Putin handed the Starovoitova case -- considered post-Soviet Russia's highest profile political assassination -- to former dissident-hunter Cherkesov. That action, human-rights leaders argue, ensured that the killers would never be found. Sergei Alexeyev, a local leader of Starovoitova's Democratic Russia Party, told reporters at the time, "If Cherkesov's been brought into the case, you can consider it buried." And so it appears to be.

A month after the Starovoitova murder, Putin showed his nostalgia for the golden days of the Soviet police state. He gave a televised address on Dec. 20, 1998, to celebrate the 81st anniversary of the founding of the Bolshevik Cheka secret police, praising the Cheka but saying nothing about its systematic executions of political opponents. He then hosted a gala at KGB headquarters to honor the Cheka.

When he rose to lead the day-to-day operations of the presidential security council last March, Putin placed dissident-hunter Cherkesov in de facto control of the FSB. He used his extraordinary Kremlin powers to shut down investigations into financial crimes and corruption. "Over the past three months, Putin has carried out a pogrom of sorts in the Russian judicial system," according to Yasmann. "One of the main results was to practically paralyze all federal-prosecutor offices around the country. He cashiered federal investigators, including general officers, involved in criminal investigations in state-prosecutor offices probing economic crimes."By naming Putin as premier, Yeltsin "has elevated his intelligence chief to meet the challenge of manipulating the upcoming Duma elections" in December, according to Baker.

That's just part of the suspected reason. Yeltsin has been careful never to anoint a successor. Yet he immediately announced Putin as his choice in next year's presidential election. "I'm convinced he will serve the nation well while working in this high post, and Russians will be able to appraise Putin's human and business qualifies," Yeltsin said in a nationally televised address. "I trust him.
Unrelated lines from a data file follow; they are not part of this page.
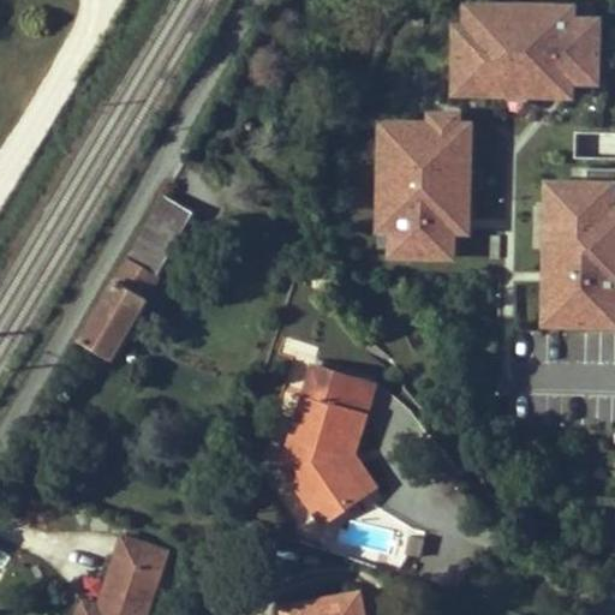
[(461,27),(451,25),(449,101),(574,103),(574,87),(602,87),(602,18),(577,18),(577,5),(461,4),(461,27)]
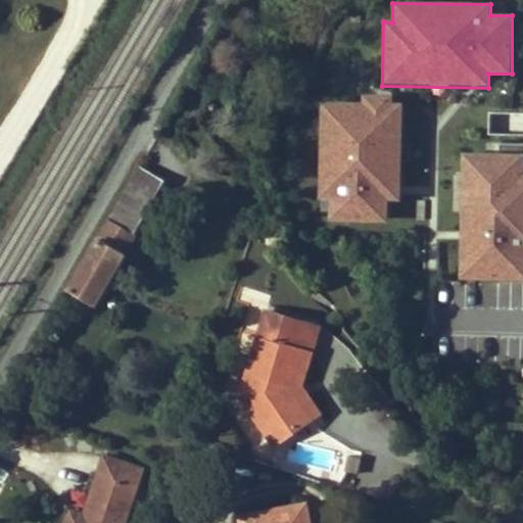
[(362,104),(319,103),(317,200),(330,200),(329,220),(386,220),(386,199),(400,199),(401,105),(391,105),(391,96),(362,96),(362,104)]
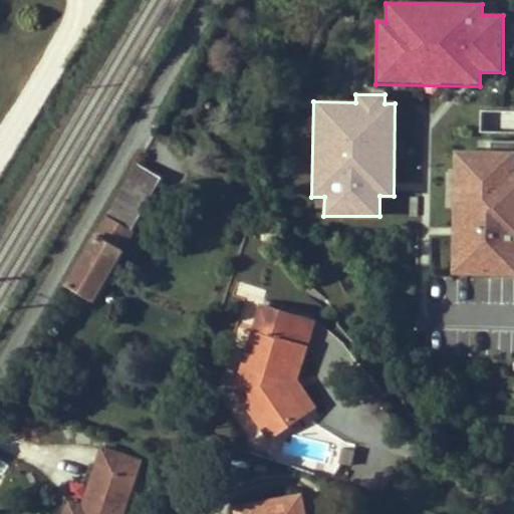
[(513,142),(477,142),(477,152),(513,152),(513,142)]
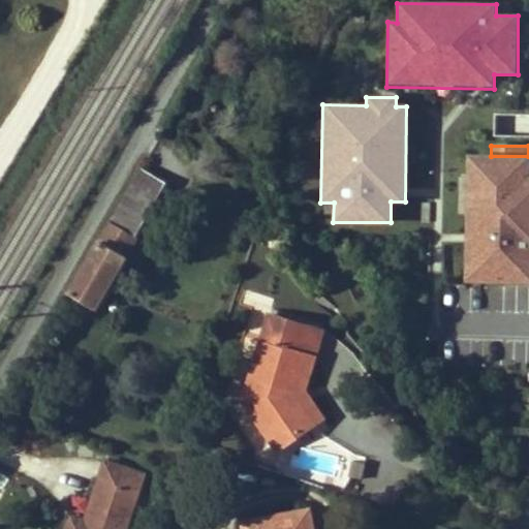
[(528,156),(491,156),(467,156),(465,285),(528,285),(528,156)]
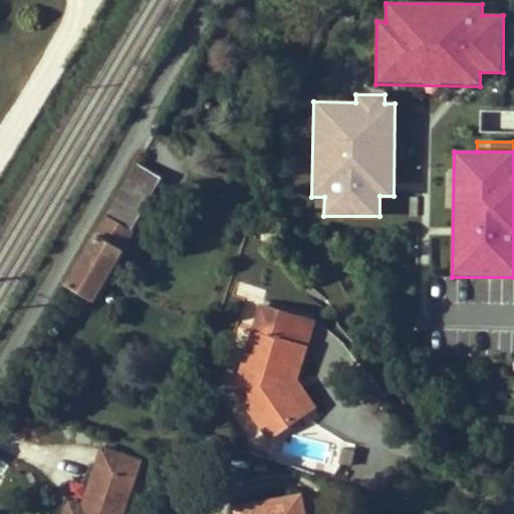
[(91,299),(162,177),(139,164),(68,285),(91,299)]
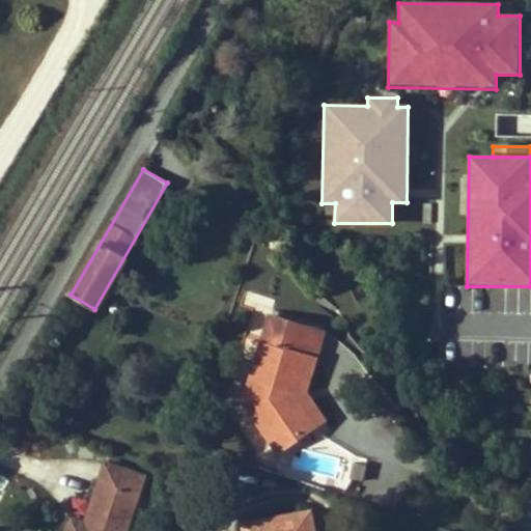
[(263,384),(271,401),(253,414),(280,452),(317,425),(295,394),(306,355),(316,358),(325,331),(271,315),(251,380),(263,384)]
I also want everyone who goes to the polls in July 2000 to make their choice to trust him, too."

Putin was equally emphatic: "I will undoubtedly run for president." But Yeltsin's abrupt dismissal of the slavishly loyal Stepashin, known for applying lethal force to keep the president in power, and Yeltsin's unprecedented display of support for a successor at a time when his endorsement would be considered the kiss of death, are raising questions about the Kremlin's byzantine politics.

"It could be that the Yeltsin camp would like Stepashin to lead a fake opposition to Yeltsin, to make him a kind of victim in order to gain support of the electorate. The only way to win an election in Russia is to be against Yeltsin," in Yasmann's view.

But will it work? "The Family wants to avoid having someone in power who can put them in jail," Boston University's Ra'anan tells Insight. "How does the Family get immunity and impunity for itself? I don't think there is a way. Whomever they appoint may turn on them to show they are in charge, when it becomes convenient."

"When the time comes for Putin to go, he may not, since the resources at his disposal to affect the elections can as easily be used against Yeltsin as for him," argues Baker. "Yeltsin may just have handed the keys to the Kremlin to the successor of the KGB."